- _EXERCISE AIM_
Whatever the records say, repeat them exactly as given.

- _DATASET ENTRIES_
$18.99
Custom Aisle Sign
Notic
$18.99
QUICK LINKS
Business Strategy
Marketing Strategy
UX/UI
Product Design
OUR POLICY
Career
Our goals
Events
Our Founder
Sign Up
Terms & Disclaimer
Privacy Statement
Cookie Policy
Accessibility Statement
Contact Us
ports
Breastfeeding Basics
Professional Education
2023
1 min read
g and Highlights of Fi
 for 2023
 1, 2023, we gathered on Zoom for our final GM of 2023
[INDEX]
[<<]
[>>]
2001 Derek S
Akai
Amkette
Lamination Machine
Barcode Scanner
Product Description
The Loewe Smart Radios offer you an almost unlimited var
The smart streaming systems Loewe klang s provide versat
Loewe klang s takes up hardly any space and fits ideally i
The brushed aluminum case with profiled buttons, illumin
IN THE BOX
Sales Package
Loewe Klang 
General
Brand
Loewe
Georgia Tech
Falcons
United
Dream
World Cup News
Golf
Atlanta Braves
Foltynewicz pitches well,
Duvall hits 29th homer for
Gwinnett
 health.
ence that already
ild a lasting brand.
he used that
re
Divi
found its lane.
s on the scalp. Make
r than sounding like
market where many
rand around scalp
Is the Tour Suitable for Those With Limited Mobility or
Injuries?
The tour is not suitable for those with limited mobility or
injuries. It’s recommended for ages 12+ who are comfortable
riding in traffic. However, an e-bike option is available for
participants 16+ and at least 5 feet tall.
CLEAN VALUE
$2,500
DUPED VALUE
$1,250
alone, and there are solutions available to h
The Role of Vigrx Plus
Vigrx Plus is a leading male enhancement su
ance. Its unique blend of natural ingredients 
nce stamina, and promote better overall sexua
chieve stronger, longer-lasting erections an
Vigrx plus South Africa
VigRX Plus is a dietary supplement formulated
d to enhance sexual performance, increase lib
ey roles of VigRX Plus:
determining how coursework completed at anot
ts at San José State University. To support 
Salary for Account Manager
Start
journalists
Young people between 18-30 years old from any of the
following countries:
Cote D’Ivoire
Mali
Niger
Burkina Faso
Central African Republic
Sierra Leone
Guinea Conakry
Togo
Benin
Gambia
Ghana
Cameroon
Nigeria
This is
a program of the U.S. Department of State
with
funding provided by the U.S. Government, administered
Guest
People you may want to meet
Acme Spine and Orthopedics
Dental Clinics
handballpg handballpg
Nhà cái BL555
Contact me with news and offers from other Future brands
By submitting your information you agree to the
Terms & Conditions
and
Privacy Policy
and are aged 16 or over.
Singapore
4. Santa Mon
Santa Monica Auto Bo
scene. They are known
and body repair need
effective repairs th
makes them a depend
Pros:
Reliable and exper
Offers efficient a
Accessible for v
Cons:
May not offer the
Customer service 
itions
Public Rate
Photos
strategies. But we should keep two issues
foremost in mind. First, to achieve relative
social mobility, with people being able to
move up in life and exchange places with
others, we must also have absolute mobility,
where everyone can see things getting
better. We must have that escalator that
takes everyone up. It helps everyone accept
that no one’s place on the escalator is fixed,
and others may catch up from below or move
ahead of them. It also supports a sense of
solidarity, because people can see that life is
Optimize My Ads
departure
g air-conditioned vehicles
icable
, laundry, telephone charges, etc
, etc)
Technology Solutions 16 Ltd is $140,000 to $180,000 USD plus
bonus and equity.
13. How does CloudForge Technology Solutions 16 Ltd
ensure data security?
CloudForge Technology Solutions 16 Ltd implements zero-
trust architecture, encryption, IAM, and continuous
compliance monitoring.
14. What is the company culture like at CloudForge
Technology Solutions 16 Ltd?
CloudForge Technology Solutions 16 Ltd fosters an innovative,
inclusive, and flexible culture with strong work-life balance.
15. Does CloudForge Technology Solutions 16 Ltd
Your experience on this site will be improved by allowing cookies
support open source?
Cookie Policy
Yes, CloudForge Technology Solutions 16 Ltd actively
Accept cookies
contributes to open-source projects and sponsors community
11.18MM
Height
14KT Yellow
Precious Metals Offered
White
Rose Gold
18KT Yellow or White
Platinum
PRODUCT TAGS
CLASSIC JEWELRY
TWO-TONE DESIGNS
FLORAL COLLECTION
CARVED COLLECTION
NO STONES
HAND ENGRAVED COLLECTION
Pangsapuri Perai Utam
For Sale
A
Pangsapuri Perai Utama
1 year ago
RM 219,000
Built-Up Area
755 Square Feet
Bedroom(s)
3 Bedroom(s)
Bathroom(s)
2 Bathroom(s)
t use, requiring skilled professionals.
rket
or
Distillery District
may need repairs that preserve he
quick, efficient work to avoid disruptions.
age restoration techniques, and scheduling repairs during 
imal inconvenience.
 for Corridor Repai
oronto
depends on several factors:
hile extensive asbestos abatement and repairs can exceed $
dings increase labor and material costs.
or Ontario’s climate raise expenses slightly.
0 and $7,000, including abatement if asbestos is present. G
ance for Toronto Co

- _SOLVED PROBLEM_
$18.99
Custom Aisle Sign
Notic
$18.99
QUICK LINKS
Business Strategy
Marketing Strategy
UX/UI
Product Design
OUR POLICY
Career
Our goals
Events
Our Founder
Sign Up
Terms & Disclaimer
Privacy Statement
Cookie Policy
Accessibility Statement
Contact Us
ports
Breastfeeding Basics
Professional Education
2023
1 min read
g and Highlights of Fi
 for 2023
 1, 2023, we gathered on Zoom for our final GM of 2023
[INDEX]
[<<]
[>>]
2001 Derek S
Akai
Amkette
Lamination Machine
Barcode Scanner
Product Description
The Loewe Smart Radios offer you an almost unlimited var
The smart streaming systems Loewe klang s provide versat
Loewe klang s takes up hardly any space and fits ideally i
The brushed aluminum case with profiled buttons, illumin
IN THE BOX
Sales Package
Loewe Klang 
General
Brand
Loewe
Georgia Tech
Falcons
United
Dream
World Cup News
Golf
Atlanta Braves
Foltynewicz pitches well,
Duvall hits 29th homer for
Gwinnett
 health.
ence that already
ild a lasting brand.
he used that
re
Divi
found its lane.
s on the scalp. Make
r than sounding like
market where many
rand around scalp
Is the Tour Suitable for Those With Limited Mobility or
Injuries?
The tour is not suitable for those with limited mobility or
injuries. It’s recommended for ages 12+ who are comfortable
riding in traffic. However, an e-bike option is available for
participants 16+ and at least 5 feet tall.
CLEAN VALUE
$2,500
DUPED VALUE
$1,250
alone, and there are solutions available to h
The Role of Vigrx Plus
Vigrx Plus is a leading male enhancement su
ance. Its unique blend of natural ingredients 
nce stamina, and promote better overall sexua
chieve stronger, longer-lasting erections an
Vigrx plus South Africa
VigRX Plus is a dietary supplement formulated
d to enhance sexual performance, increase lib
ey roles of VigRX Plus:
determining how coursework completed at anot
ts at San José State University. To support 
Salary for Account Manager
Start
journalists
Young people between 18-30 years old from any of the
following countries:
Cote D’Ivoire
Mali
Niger
Burkina Faso
Central African Republic
Sierra Leone
Guinea Conakry
Togo
Benin
Gambia
Ghana
Cameroon
Nigeria
This is
a program of the U.S. Department of State
with
funding provided by the U.S. Government, administered
Guest
People you may want to meet
Acme Spine and Orthopedics
Dental Clinics
handballpg handballpg
Nhà cái BL555
Contact me with news and offers from other Future brands
By submitting your information you agree to the
Terms & Conditions
and
Privacy Policy
and are aged 16 or over.
Singapore
4. Santa Mon
Santa Monica Auto Bo
scene. They are known
and body repair need
effective repairs th
makes them a depend
Pros:
Reliable and exper
Offers efficient a
Accessible for v
Cons:
May not offer the
Customer service 
itions
Public Rate
Photos
strategies. But we should keep two issues
foremost in mind. First, to achieve relative
social mobility, with people being able to
move up in life and exchange places with
others, we must also have absolute mobility,
where everyone can see things getting
better. We must have that escalator that
takes everyone up. It helps everyone accept
that no one’s place on the escalator is fixed,
and others may catch up from below or move
ahead of them. It also supports a sense of
solidarity, because people can see that life is
Optimize My Ads
departure
g air-conditioned vehicles
icable
, laundry, telephone charges, etc
, etc)
Technology Solutions 16 Ltd is $140,000 to $180,000 USD plus
bonus and equity.
13. How does CloudForge Technology Solutions 16 Ltd
ensure data security?
CloudForge Technology Solutions 16 Ltd implements zero-
trust architecture, encryption, IAM, and continuous
compliance monitoring.
14. What is the company culture like at CloudForge
Technology Solutions 16 Ltd?
CloudForge Technology Solutions 16 Ltd fosters an innovative,
inclusive, and flexible culture with strong work-life balance.
15. Does CloudForge Technology Solutions 16 Ltd
Your experience on this site will be improved by allowing cookies
support open source?
Cookie Policy
Yes, CloudForge Technology Solutions 16 Ltd actively
Accept cookies
contributes to open-source projects and sponsors community
11.18MM
Height
14KT Yellow
Precious Metals Offered
White
Rose Gold
18KT Yellow or White
Platinum
PRODUCT TAGS
CLASSIC JEWELRY
TWO-TONE DESIGNS
FLORAL COLLECTION
CARVED COLLECTION
NO STONES
HAND ENGRAVED COLLECTION
Pangsapuri Perai Utam
For Sale
A
Pangsapuri Perai Utama
1 year ago
RM 219,000
Built-Up Area
755 Square Feet
Bedroom(s)
3 Bedroom(s)
Bathroom(s)
2 Bathroom(s)
t use, requiring skilled professionals.
rket
or
Distillery District
may need repairs that preserve he
quick, efficient work to avoid disruptions.
age restoration techniques, and scheduling repairs during 
imal inconvenience.
 for Corridor Repai
oronto
depends on several factors:
hile extensive asbestos abatement and repairs can exceed $
dings increase labor and material costs.
or Ontario’s climate raise expenses slightly.
0 and $7,000, including abatement if asbestos is present. G
ance for Toronto Co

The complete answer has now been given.